→ Task requirements:
Reproduce the entries below with "PR by" renamed to "pull request by" everywhere and nothing else changed. Leave the pictures out of your answer.

[Data for processing — start]

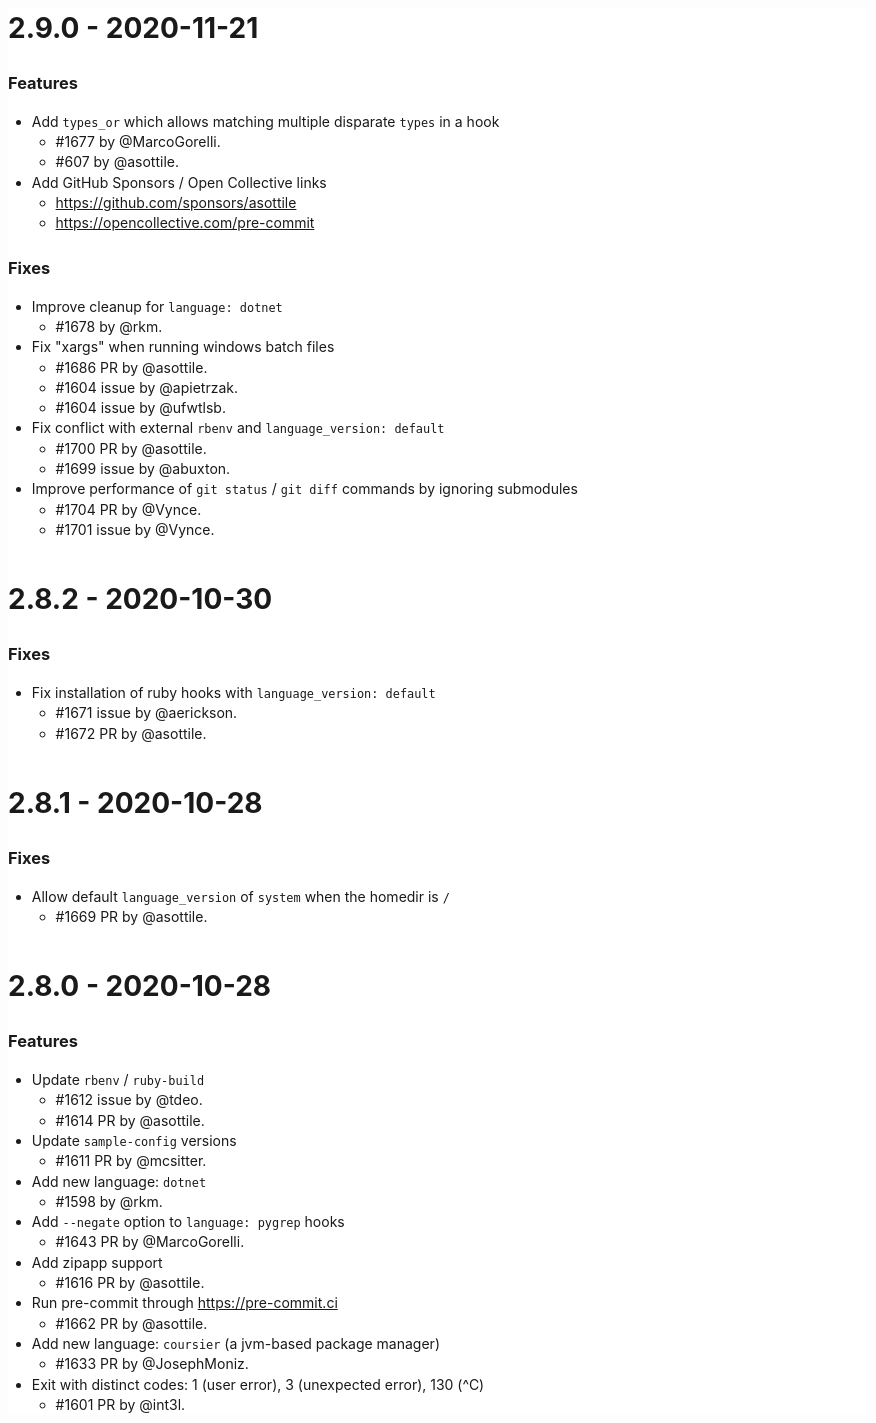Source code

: 2.9.0 - 2020-11-21
==================

### Features
- Add `types_or` which allows matching multiple disparate `types` in a hook
    - #1677 by @MarcoGorelli.
    - #607 by @asottile.
- Add GitHub Sponsors / Open Collective links
    - https://github.com/sponsors/asottile
    - https://opencollective.com/pre-commit

### Fixes
- Improve cleanup for `language: dotnet`
    - #1678 by @rkm.
- Fix "xargs" when running windows batch files
    - #1686 PR by @asottile.
    - #1604 issue by @apietrzak.
    - #1604 issue by @ufwtlsb.
- Fix conflict with external `rbenv` and `language_version: default`
    - #1700 PR by @asottile.
    - #1699 issue by @abuxton.
- Improve performance of `git status` / `git diff` commands by ignoring
  submodules
    - #1704 PR by @Vynce.
    - #1701 issue by @Vynce.

2.8.2 - 2020-10-30
==================

### Fixes
- Fix installation of ruby hooks with `language_version: default`
    - #1671 issue by @aerickson.
    - #1672 PR by @asottile.

2.8.1 - 2020-10-28
==================

### Fixes
- Allow default `language_version` of `system` when the homedir is `/`
    - #1669 PR by @asottile.

2.8.0 - 2020-10-28
==================

### Features
- Update `rbenv` / `ruby-build`
    - #1612 issue by @tdeo.
    - #1614 PR by @asottile.
- Update `sample-config` versions
    - #1611 PR by @mcsitter.
- Add new language: `dotnet`
    - #1598 by @rkm.
- Add `--negate` option to `language: pygrep` hooks
    - #1643 PR by @MarcoGorelli.
- Add zipapp support
    - #1616 PR by @asottile.
- Run pre-commit through https://pre-commit.ci
    - #1662 PR by @asottile.
- Add new language: `coursier` (a jvm-based package manager)
    - #1633 PR by @JosephMoniz.
- Exit with distinct codes: 1 (user error), 3 (unexpected error), 130 (^C)
    - #1601 PR by @int3l.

[Data for processing — finish]

→ Result for this task:
Source code

: 2.9.0 - 2020-11-21
==================

### Features
- Add `types_or` which allows matching multiple disparate `types` in a hook
    - #1677 by @MarcoGorelli.
    - #607 by @asottile.
- Add GitHub Sponsors / Open Collective links
    - https://github.com/sponsors/asottile
    - https://opencollective.com/pre-commit

### Fixes
- Improve cleanup for `language: dotnet`
    - #1678 by @rkm.
- Fix "xargs" when running windows batch files
    - #1686 pull request by @asottile.
    - #1604 issue by @apietrzak.
    - #1604 issue by @ufwtlsb.
- Fix conflict with external `rbenv` and `language_version: default`
    - #1700 pull request by @asottile.
    - #1699 issue by @abuxton.
- Improve performance of `git status` / `git diff` commands by ignoring
  submodules
    - #1704 pull request by @Vynce.
    - #1701 issue by @Vynce.

2.8.2 - 2020-10-30
==================

### Fixes
- Fix installation of ruby hooks with `language_version: default`
    - #1671 issue by @aerickson.
    - #1672 pull request by @asottile.

2.8.1 - 2020-10-28
==================

### Fixes
- Allow default `language_version` of `system` when the homedir is `/`
    - #1669 pull request by @asottile.

2.8.0 - 2020-10-28
==================

### Features
- Update `rbenv` / `ruby-build`
    - #1612 issue by @tdeo.
    - #1614 pull request by @asottile.
- Update `sample-config` versions
    - #1611 pull request by @mcsitter.
- Add new language: `dotnet`
    - #1598 by @rkm.
- Add `--negate` option to `language: pygrep` hooks
    - #1643 pull request by @MarcoGorelli.
- Add zipapp support
    - #1616 pull request by @asottile.
- Run pre-commit through https://pre-commit.ci
    - #1662 pull request by @asottile.
- Add new language: `coursier` (a jvm-based package manager)
    - #1633 pull request by @JosephMoniz.
- Exit with distinct codes: 1 (user error), 3 (unexpected error), 130 (^C)
    - #1601 pull request by @int3l.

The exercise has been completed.